» **Work instruction**: Can you quote the lines below exactly, starting at the line with "IHC histopathology image" and going through the last one?

[Stored items]
__________________________________________________
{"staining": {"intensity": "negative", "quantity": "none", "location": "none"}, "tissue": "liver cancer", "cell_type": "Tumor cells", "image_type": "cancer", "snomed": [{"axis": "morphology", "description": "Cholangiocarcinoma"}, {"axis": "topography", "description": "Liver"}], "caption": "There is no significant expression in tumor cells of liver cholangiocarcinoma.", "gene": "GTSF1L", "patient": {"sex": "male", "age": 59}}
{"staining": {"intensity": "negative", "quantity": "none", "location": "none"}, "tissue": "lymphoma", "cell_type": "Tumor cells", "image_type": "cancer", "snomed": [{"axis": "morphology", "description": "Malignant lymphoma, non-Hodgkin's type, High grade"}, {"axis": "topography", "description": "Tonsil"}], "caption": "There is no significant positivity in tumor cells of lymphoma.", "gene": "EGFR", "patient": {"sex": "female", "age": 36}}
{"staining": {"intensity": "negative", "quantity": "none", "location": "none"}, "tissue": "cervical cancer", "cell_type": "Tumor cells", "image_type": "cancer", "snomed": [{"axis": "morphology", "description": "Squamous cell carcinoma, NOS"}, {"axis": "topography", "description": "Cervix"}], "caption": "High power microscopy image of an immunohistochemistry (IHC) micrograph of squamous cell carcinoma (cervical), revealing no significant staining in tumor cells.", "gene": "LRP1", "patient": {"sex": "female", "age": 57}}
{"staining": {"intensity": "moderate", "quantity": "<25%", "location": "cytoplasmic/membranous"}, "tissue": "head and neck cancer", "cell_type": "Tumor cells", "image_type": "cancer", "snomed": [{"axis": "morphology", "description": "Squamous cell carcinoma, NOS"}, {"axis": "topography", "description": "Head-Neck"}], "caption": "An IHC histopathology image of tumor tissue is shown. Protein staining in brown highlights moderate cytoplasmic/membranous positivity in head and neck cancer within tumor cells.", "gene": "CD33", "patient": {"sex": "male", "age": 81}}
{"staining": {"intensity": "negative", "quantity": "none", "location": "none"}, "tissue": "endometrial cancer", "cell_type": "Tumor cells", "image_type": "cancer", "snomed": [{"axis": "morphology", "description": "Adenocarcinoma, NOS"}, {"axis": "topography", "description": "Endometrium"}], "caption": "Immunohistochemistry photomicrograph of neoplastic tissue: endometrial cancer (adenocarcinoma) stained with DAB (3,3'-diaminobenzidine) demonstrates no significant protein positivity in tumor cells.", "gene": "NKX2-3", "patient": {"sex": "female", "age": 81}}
__________________________________________________
» **Written solution**:
{"staining": {"intensity": "moderate", "quantity": "<25%", "location": "cytoplasmic/membranous"}, "tissue": "head and neck cancer", "cell_type": "Tumor cells", "image_type": "cancer", "snomed": [{"axis": "morphology", "description": "Squamous cell carcinoma, NOS"}, {"axis": "topography", "description": "Head-Neck"}], "caption": "An IHC histopathology image of tumor tissue is shown. Protein staining in brown highlights moderate cytoplasmic/membranous positivity in head and neck cancer within tumor cells.", "gene": "CD33", "patient": {"sex": "male", "age": 81}}
{"staining": {"intensity": "negative", "quantity": "none", "location": "none"}, "tissue": "endometrial cancer", "cell_type": "Tumor cells", "image_type": "cancer", "snomed": [{"axis": "morphology", "description": "Adenocarcinoma, NOS"}, {"axis": "topography", "description": "Endometrium"}], "caption": "Immunohistochemistry photomicrograph of neoplastic tissue: endometrial cancer (adenocarcinoma) stained with DAB (3,3'-diaminobenzidine) demonstrates no significant protein positivity in tumor cells.", "gene": "NKX2-3", "patient": {"sex": "female", "age": 81}}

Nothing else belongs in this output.